Arbeitsaufträge |
(a) Welche Skulptur steht laut dem Artikel über die Ausstellung „GegenKunst“ vor Adolf Zieglers Triptychon?
(b) Gib einen Abschnitt aus dem Artikel über die Ausstellung „GegenKunst“ wortgetreu wieder. Setze bei den Worten „# taz.de -- Münchner“ ein und höre nach „vor 1937 (Ausschnitt).“ auf.

# taz.de -- Münchner Pinakothek der Moderne: Kamindekoration für den Führer
       
       > Wie politisch sind nackte Frauen? „GegenKunst“ in der Münchner Pinakothek
       > der Moderne konfrontiert Nazikunst mit „entarteter“ Malerei.
       
 (IMG) Bild: Adolf Ziegler, „Die vier Elemente“, vor 1937 (Ausschnitt).
       
       Ein zentraler Raum mitten in der ständigen Ausstellung der Pinakothek der
       Moderne in München fordert die Museumsbesucher heraus. In ihm ist eine
       kleine, provokative Ausstellung installiert, die Werke der „deutschen
       Kunst“ mit solchen der „entarteten Kunst“ konfrontiert und somit ein
       Spannungsfeld zwischen den Motiven und Arbeitsformen
       nationalsozialistischer Kunst und exponierten Meisterwerken der Avantgarde
       erzeugt.
       
       Seit 1945 wurden die Werke des Nationalsozialismus nur in gesonderten
       Ausstellungen und in Geschichtsmuseen gezeigt. Ein Anlass, diese Konvention
       zu durchbrechen, ergab sich aus der Tatsache, dass etwa Adolf Zieglers Bild
       „Die vier Elemente“ von 1936 immer wieder in die USA ausgeliehen wurde, so
       in die Neue Galerie Ronald S. Lauders in New York und in eine Ausstellung
       zum Realismus der dreißiger Jahre. Vor diesem Triptychon ist Joseph Thoraks
       Paarskulptur „Zwei Menschen“ von 1941 positioniert.
       
       Der Mann wirkt in der übergroßen idealen Körpergestalt der arischen
       Männlichkeitsvorstellung in sich gekehrt. An ihn geschmiegt, eine etwas
       kleinere Frau, die sich hingebungsvoll zu ihm aufreckt. Zwischen den
       Körpern ein Tuch, ein Symbol für die prüde Geschlechterkultur.

Ausgangsmaterial |
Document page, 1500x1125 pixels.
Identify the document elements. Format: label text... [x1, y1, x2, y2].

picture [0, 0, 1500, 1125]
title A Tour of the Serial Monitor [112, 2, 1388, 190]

Lösungen |
(a) Joseph Thoraks Paarskulptur „Zwei Menschen“ von 1941.

(b)
# taz.de -- Münchner Pinakothek der Moderne: Kamindekoration für den Führer
       
       > Wie politisch sind nackte Frauen? „GegenKunst“ in der Münchner Pinakothek
       > der Moderne konfrontiert Nazikunst mit „entarteter“ Malerei.
       
 (IMG) Bild: Adolf Ziegler, „Die vier Elemente“, vor 1937 (Ausschnitt).